= Beginning of Section =

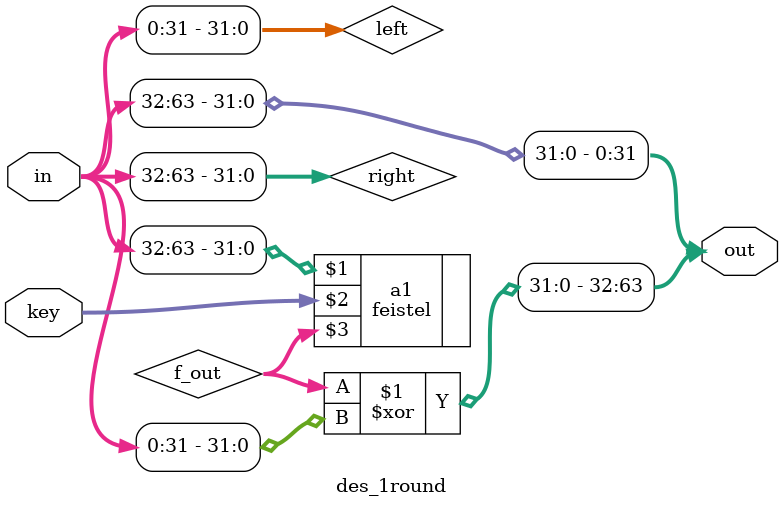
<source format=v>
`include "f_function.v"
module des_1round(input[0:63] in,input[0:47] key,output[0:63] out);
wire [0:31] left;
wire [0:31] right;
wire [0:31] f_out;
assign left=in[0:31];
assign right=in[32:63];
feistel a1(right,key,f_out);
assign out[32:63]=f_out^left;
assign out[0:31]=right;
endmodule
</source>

= End of Section =
= Beginning of Section =

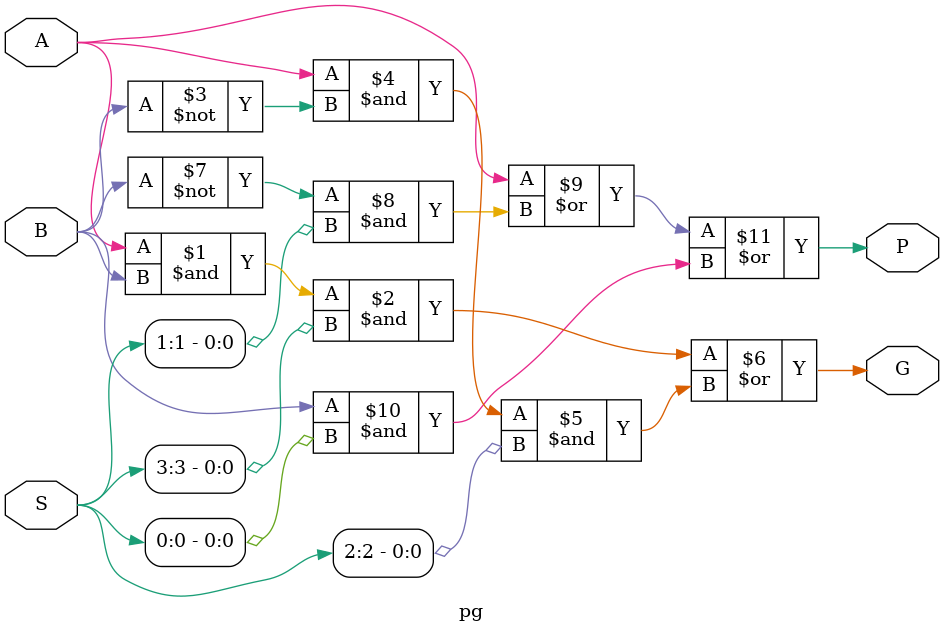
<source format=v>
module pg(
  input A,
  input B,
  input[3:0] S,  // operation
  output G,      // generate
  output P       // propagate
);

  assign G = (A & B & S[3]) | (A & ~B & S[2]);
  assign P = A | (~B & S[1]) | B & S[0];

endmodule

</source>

= End of Section =

- [Your task]: What is the number of lines in the records that contain the string "output"? Give only that number.

- [Exercise answer]: 3